3. Agentic AI Patterns

  • Single-Agent and Workflow Patterns

    • ReAct (Reason + Act) loop - he classic dynamic loop: Thought $\to$ Action $\to$ Observation. It allows the agent to "figure things out" step-by-step but can be unstable in long runs.
    • Prompt‑chaining / sequential pipeline - Deterministic flows where the output of step A always becomes the input of step B. Used for reliable tasks like "Research $\to$ Summarize $\to$ Translate"
    • Planner–executor (plan‑then‑act) - Separates "Thinking" from "Doing." The agent first writes a manifest of 5 steps, then executes them deterministically. Reduces the chance of the agent getting "distracted" mid-task.
    • Self‑reflection / self‑critique loop
    • Tool‑augmented single agent (Function Calling) - An LLM that detects when to call an API (e.g., OpenAI Function Calling) to get data before answering.
    • Router / dispatcher agents - A gateway that classifies user intent (e.g., "Billing" vs. "Tech Support") and routes the query to a specialized downstream agent or prompt.
    • Evaluator-Optimizer (Reflexion) - A "quality assurance" pattern. One LLM call generates a draft, and a second call acts as a "Critic" to score it and request improvements. Proven to significantly boost coding/writing quality.
  • Multi-Agent Patterns

    • Supervisor / orchestrator + worker agents / Hub-and-Spoke - The Multi-Agent Standard. A central "Manager" agent breaks down the task, delegates sub-tasks to specific "Worker" agents (Coder, Researcher), and aggregates their answers
    • Parallel specialist agents (fan‑out/fan‑in) - Map-Reduce for LLMs. A manager spins up multiple identical agents to process different files or tasks simultaneously, then aggregates the results.
    • Hand-offs / Swarm Pattern - Decentralized control. Agent A realizes it can't finish a task and "transfers" the user directly to Agent B (e.g., Triage Agent $\to$ Sales Agent), with no central manager involved.
    • Role‑based crew / team pattern - Agents simulate a human team meeting, often conversing with each other in a round-robin or hierarchical fashion to solve a problem.
    • Agents‑as‑Tools Pattern - Encapsulation. A complex agent (e.g., a "SQL Writer Agent") is wrapped up and given as a single "tool" to a higher-level agent.
  • Production Reliability & Safety Patterns

    • Human-in-the-Loop (HITL) The agent pauses execution at critical junctures—like sending an email or spending budget—to wait for human approval via API/UI.
    • Compliance / Guardrail Co-pilot - A secondary, lower-intelligence "Monitor" model watches the main agent's output in real-time. It blocks toxic content, PII leaks, or off-topic actions before they reach the user.
    • Corrective & Self‑healing Agents - Agents equipped with error-handling logic.
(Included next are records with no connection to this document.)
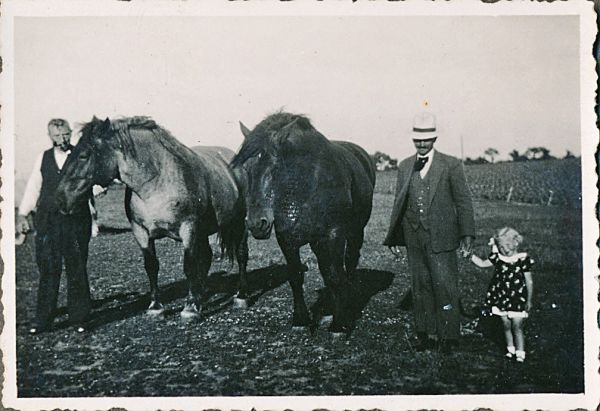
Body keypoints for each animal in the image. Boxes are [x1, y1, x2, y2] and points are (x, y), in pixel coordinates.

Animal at [53, 117, 246, 320]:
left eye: (84, 155)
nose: (59, 199)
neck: (156, 184)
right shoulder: (141, 231)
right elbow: (152, 266)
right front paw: (155, 306)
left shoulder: (189, 228)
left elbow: (189, 265)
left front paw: (190, 308)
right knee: (207, 257)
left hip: (238, 222)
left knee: (241, 254)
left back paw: (240, 295)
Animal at [231, 112, 376, 334]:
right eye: (246, 169)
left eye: (274, 168)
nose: (257, 224)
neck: (305, 185)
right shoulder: (287, 239)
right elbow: (296, 276)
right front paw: (300, 319)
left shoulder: (334, 234)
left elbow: (335, 276)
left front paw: (339, 324)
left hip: (355, 231)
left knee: (350, 262)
If a tool fails (e.g., API timeout), the agent analyzes the error message and tries a different parameter or alternative tool.
  • Advanced / Frontier Architectures

    • Memory‑centric / persona‑persistent agents - Agents with long-term memory layers (like MemGPT) that remember user details across sessions weeks apart
    • Environment‑/simulation‑based agents - Agents that "live" inside a sandbox (like a coding environment or game) and learn via Reinforcement Learning or trial-and-error.
    • Hierarchical Multi‑level Planning - Extremely complex systems with multiple layers of supervisors (e.g., a CEO Agent managing Manager Agents managing Worker Agents).